Because our shooting stations were stocked with both very light and very stout loads, it was also easy to note felt recoil. Of course the magnums kicked harder, and while I’m not especially recoil shy, the fact that I could hit report doubles with my second and third shots indicated I was recovering form pretty fast. In that fast-point-and-shoot scenario, I’m not sure I could have done so when subjected to full-on recoil. Of note too, I experienced and observed zero misfires or malfunctions, even when shooting mixed loads.          

Clearly we need to shoot actual production V3s more extensively and in a wider span of circumstances before arriving at a substantive conclusion, but so far, so good. The new model sure appears to perform just as the designers intended.
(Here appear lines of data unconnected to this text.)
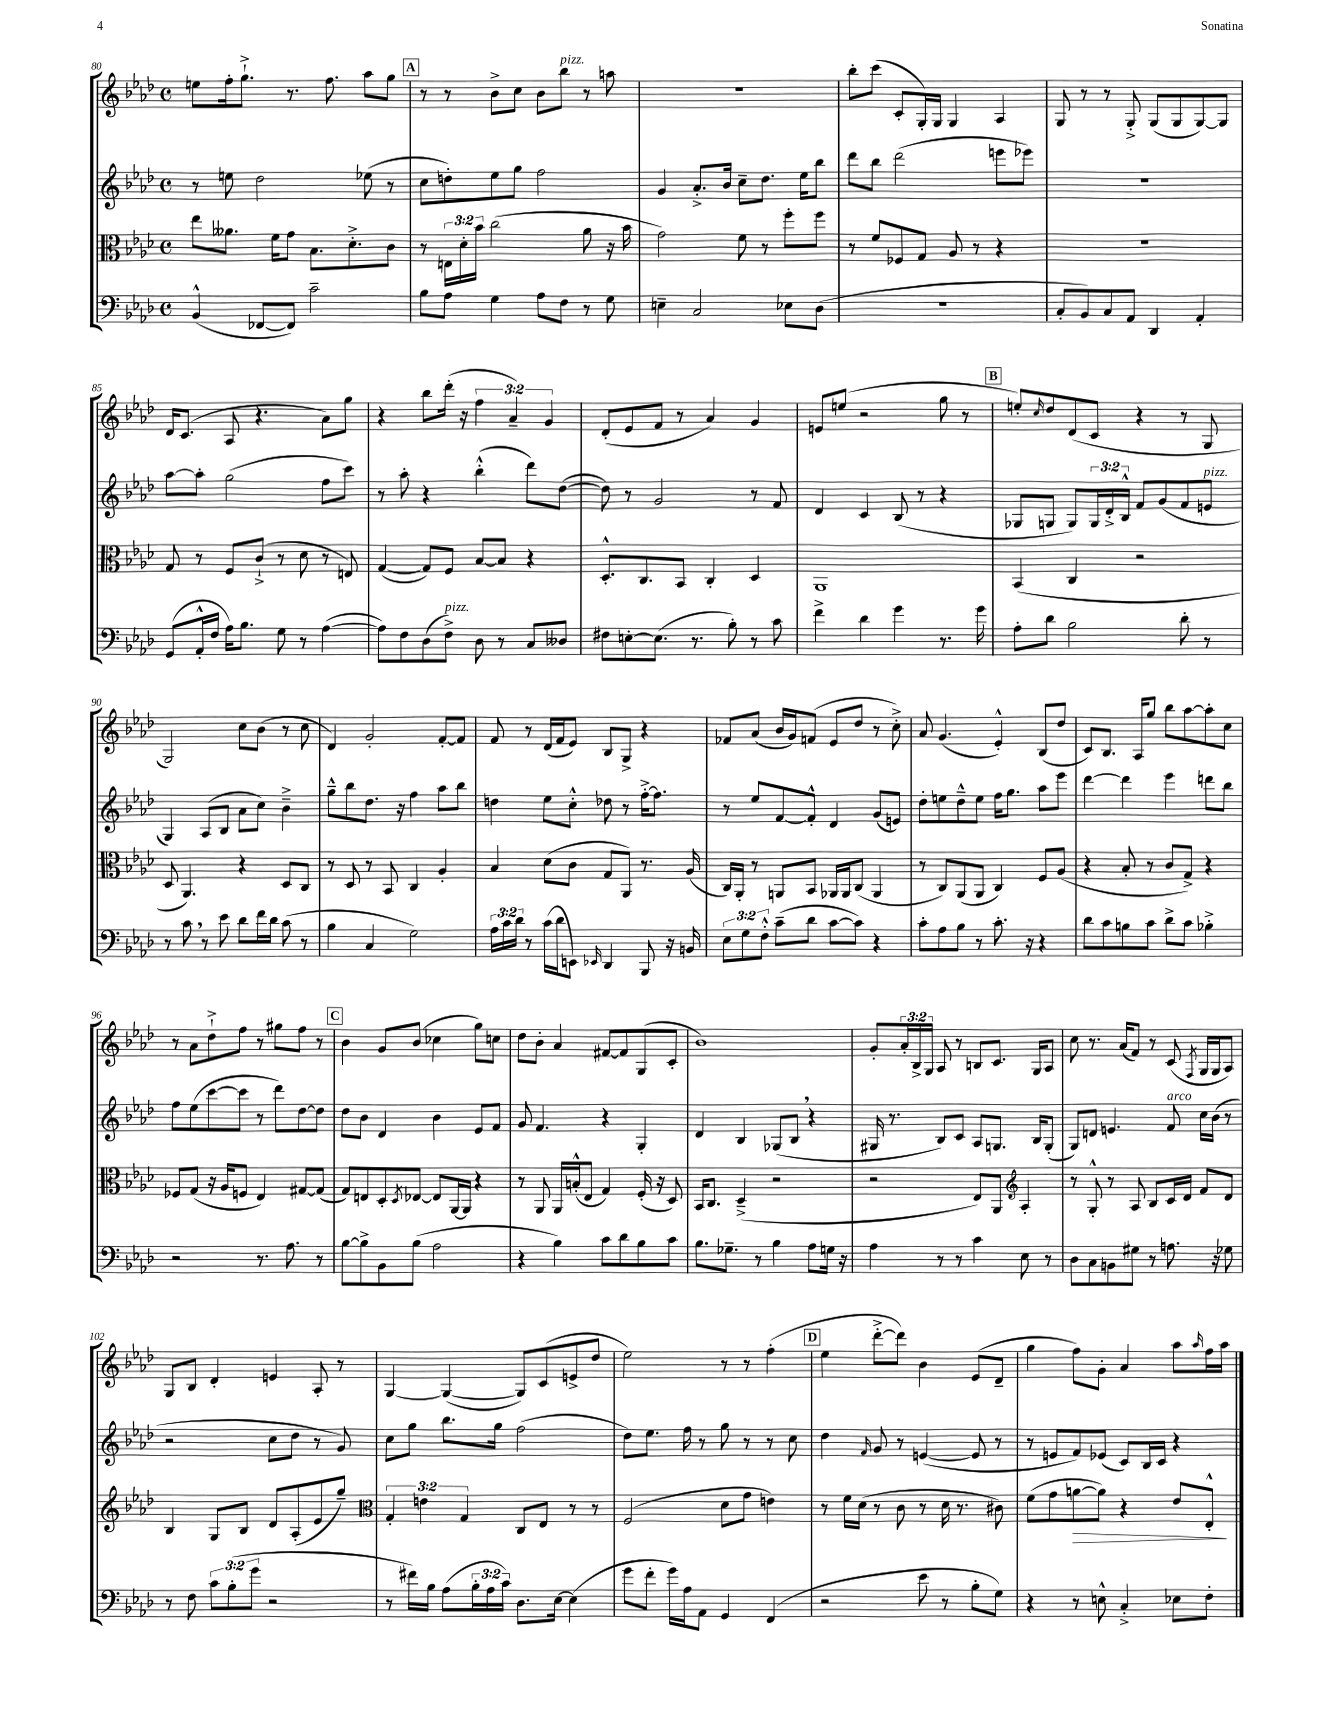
<<
\new StaffGroup <<
\new Staff = "s0" {
    \clef treble \key aes \major \defaultTimeSignature \time 4/4 \override Staff.TupletNumber.text = #tuplet-number::calc-fraction-text
    e''8 f''16-. g''8.-!-> r8. f''8. aes''8 g''8 |
    \mark \markup { \box "A" } r8 r8 bes'8-> c''8 bes'8 bes''8^\markup { \italic "pizz." } r8 a''8 |
    R1 |
    bes''8-. c'''8( c'8-. g16-.) g16 g4 aes4 |
    g8 r8 r8 g8-.-> g8( g8 g8~) g8 |
    des'16 c'8.( aes8 r4. aes'8) g''8 |
    r4 bes''8 des'''16-.( r16 \tuplet 3/2 { f''4 aes'4--) g'4 } |
    des'8-.( ees'8 f'8 r8 aes'4) g'4 |
    e'8 e''8( r2 g''8 r8 |
    \mark \markup { \box "B" } e''8-.) \grace { c''16 } des''8 des'8( c'8 r4 r8 g8 |
    g2) c''8 bes'8( r8 c''8 |
    des'4) g'2-. f'8~-. f'8 |
    f'8 r8 des'16( f'16 ees'8) bes8 g8-> r4 |
    fes'8 aes'8( bes'16 g'16) f'8( ees'8 des''8 r8 c''8-.->) |
    aes'8 g'4.( ees'4-.-^) bes8( des''8 |
    c'8) bes8. aes16 g''8 bes''8 aes''8~ aes''8-. c''8 |
    r8 aes'8 des''8-!-> f''8 r8 gis''8 f''8 r8 |
    \mark \markup { \box "C" } bes'4 g'8 bes'8( ces''4 g''8) c''8 |
    des''8 bes'8-. aes'4 fis'8~ fis'8 g8( c'8-. |
    bes'1) |
    g'8-. \tuplet 3/2 { aes'16-. bes16-> g16 } aes8 r8 b8 c'8. g16 aes8 |
    c''8 r8. aes'16( f'8) r8 c'8( \acciaccatura { f8 } g16 g16 aes8) |
    g8 bes8 des'4-. e'4 aes8-. r8 |
    g4~ g4~( g8) c'8( e'8-> des''8 |
    ees''2) r8 r8 f''4-.( |
    \mark \markup { \box "D" } ees''4 des'''8~-.-> des'''8) bes'4 ees'8( des'8-- |
    g''4 f''8) g'8-. aes'4 aes''8 \grace { aes''16 } f''16 aes''16 \bar "|." |
}
\new Staff = "s1" {
    \clef treble \key aes \major \defaultTimeSignature \time 4/4 \override Staff.TupletNumber.text = #tuplet-number::calc-fraction-text
    r8 e''8 des''2 ees''8( r8 |
    \mark \markup { \box "A" } c''8 d''8-.) ees''8 g''8 f''2 |
    g'4 aes'8.-.-> bes'16 c''8-- des''8. ees''16 bes''8 |
    des'''8 bes''8 des'''2( e'''8 ees'''8) |
    R1 |
    aes''8~ aes''8-. g''2( f''8 c'''8) |
    r8 aes''8-. r4 bes''4-.-^( des'''8) des''8~( |
    des''8) r8 g'2 r8 f'8 |
    des'4 c'4 bes8( r8 r4 |
    \mark \markup { \box "B" } ges8 g8 g8) \tuplet 3/2 { g16 des'16-.-> bes16-^ } f'8 g'8( f'8 e'8^\markup { \italic "pizz." } |
    g4) aes8( bes8 aes'8 c''8) bes'4---> |
    g''8---^ bes''8 des''8. r16 f''4 aes''8 bes''8 |
    d''4 ees''8 c''8-.-^ des''8 r8 f''16~-.-> f''8. |
    r8 ees''8 f'8~ f'8-.-^ des'4 g'8( e'8) |
    des''8-. e''8 des''8---^ e''8 f''16 g''8. aes''8 ees'''8 |
    des'''4~ des'''4 ees'''4 d'''8 bes''8 |
    f''8 ees''8( c'''8~ c'''8 r8 des'''8) des''8~ des''8 |
    \mark \markup { \box "C" } des''8 bes'8 des'4 bes'4 ees'8 f'8 |
    g'8 f'4. r4 g4-. |
    des'4 bes4 ges8( bes8 \breathe r4 |
    gis16 r8. bes8) c'8 aes8 g8. bes16 g8-.( |
    g8) d'8 e'4. f'8^\markup { \italic "arco" } c''16 bes'16( r8 |
    r2 c''8 des''8 r8 g'8) |
    c''8 g''8 bes''8. g''16 f''2( |
    des''8) ees''8. f''16 r8 g''8 r8 r8 c''8 |
    \mark \markup { \box "D" } des''4 \grace { f'16 } g'8 r8 e'4~( e'8 r8 |
    r8 e'8 f'8) ees'8( c'8) bes16 c'16 r4 \bar "|." |
}
\new Staff = "s2" {
    \clef alto \key aes \major \defaultTimeSignature \time 4/4 \override Staff.TupletNumber.text = #tuplet-number::calc-fraction-text
    ees''8 aeses'8. f'16 g'8 bes8. des'8.-.-> c'8 |
    \mark \markup { \box "A" } r8 \tuplet 3/2 { e16 des'16-. bes'16 } c''2( aes'8 r16 bes'16 |
    g'2) f'8 r8 f''8-. f''8 |
    r8 f'8 fes8 g8 aes8 r8 r4 |
    r1 |
    g8 r8 f8 c'8-!->( r8 des'8 r8 e8) |
    g4~( g8) f8 bes8~ bes8 r4 |
    des8.-.-^ c8. bes,8 c4-. des4 |
    aes,1 |
    \mark \markup { \box "B" } bes,4( c4 r2 |
    des8 aes,4.) r4 des8 c8 |
    r8 des8 r8 bes,8 c4 aes4-. |
    bes4 des'8( c'8 g8 aes,8) r8. aes16( |
    c16) aes,16-. r8 a,8 bes,8 aes,16 aes,16 c8( aes,4 |
    r8 c8) aes,8( aes,8 c4) f8 aes8( |
    r4 bes8-. r8 c'8 g8->) r4 |
    fes8 g8( r16 aes16 f8 ees4) gis8~ gis8( |
    \mark \markup { \box "C" } g8) e8 des8-. \acciaccatura { des8 } ees8~ ees8 aes,16~ aes,16 r4 |
    r8 aes,8 aes,16 b16-.-^( ees8 g4) f16-.( r16 des8) |
    bes,16 c8. des4--->( r2 |
    r2 ees8) aes,8 \clef treble aes4-. |
    r8 g8-.-^ r8 aes8 bes8 c'16 des'16 f'8 des'8 |
    bes4 g8 bes8 des'8 aes8-.( ees'8 g''8--) |
    \clef alto \tuplet 3/2 { g4-. e'4 g4 } c8 ees8 r8 r8 |
    f2( des'8 g'8 e'4) |
    \mark \markup { \box "D" } r8 f'16 des'16( r8 c'8 r8 des'16 r8. cis'8) |
    f'8( g'8 a'8~\> a'8) r4 ees'8 ees8-.-^\! \bar "|." |
}
\new Staff = "s3" {
    \clef bass \key aes \major \defaultTimeSignature \time 4/4 \override Staff.TupletNumber.text = #tuplet-number::calc-fraction-text
    bes,4-^( fes,8~ fes,8) c'2-- |
    \mark \markup { \box "A" } bes8 aes8 g4 aes8 f8 r8 g8 |
    e4-- c2 ees8 des8( |
    R1 |
    c8-. bes,8) c8 aes,8 des,4 aes,4-. |
    g,8( aes,16-.-^ f16 aes16) bes8. g8 r8 aes4~( |
    aes8) f8 des8( f8->^\markup { \italic "pizz." }) des8 r8 c8 deses8 |
    fis8 e8~-. e8.( r8. bes8-.) r8 c'8 |
    f'4-> des'4 g'4 r8. g'16 |
    \mark \markup { \box "B" } aes8-. des'8 bes2 des'8-. r8 |
    r8 c'8 \breathe r8 ees'8 des'8 f'16 des'16 c'8( r8 |
    bes4 c4 g2) |
    \tuplet 3/2 { aes16 c'16 des'16 } r8 c'16( des'16 e,8) \grace { ees,16 } des,4 bes,,8 r16 b,16 |
    \tuplet 3/2 { ees8 g8 f8-.-^ } c'8--( des'8 c'8~ c'8) r4 |
    c'8-. aes8 bes8 r8 c'8.-. r16 r4 |
    des'8 c'8 b8 c'8 des'8-> c'8 bes4-.-> |
    r2 r8. aes8. r8 |
    \mark \markup { \box "C" } bes8~ bes8-> bes,8 bes8( aes2 |
    r4 bes4) c'8 des'8 bes8 c'8 |
    bes8. ges8.-- r8 bes4 aes8 g16 r16 |
    aes4 r8 r8 c'4 ees8 r8 |
    des8 c8 b,8 gis8 r8 a8. r16 ges8 |
    r8 f8 \tuplet 3/2 { c'8 bes8-.( g'8 } r2 |
    r8 fis'16) bes16 aes8( \tuplet 3/2 { bes16-. aes16 c'16) } des8. ees16~ ees4( |
    g'8 f'8-. g'16) aes16 aes,8 g,4 f,4( |
    \mark \markup { \box "D" } r2 ees'8 r8 bes8-. g8) |
    r4 r8 e8-^ c4-.-> ees8 f8-. \bar "|." |
}
>>
>>
\layout { \context { \Score currentBarNumber = #80 } }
Beyond that, it’s an attractive number, the sleekest Remington autoloader since the treasured M1100. It has a shallower receiver than its forebears, and the fore-end is notably short and slim. The examples we used sported a double-line scroll mark along the lower receiver, but were otherwise unadorned. Naturally the walnut-stocked entry looks best to me, but V3s will also be offered in black synthetic and camo (Mossy Oak and Realtree).

Though Remington proudly builds its guns in the USA, V3 ad spots will advise shooters not to purchase it for that reason, but rather for its superior performance. And at less than $1,000 MSRP (more likely $800 to $900 actual retail), we expect all of these reasons to factor heavily into shotgun purchase decisions in 2015.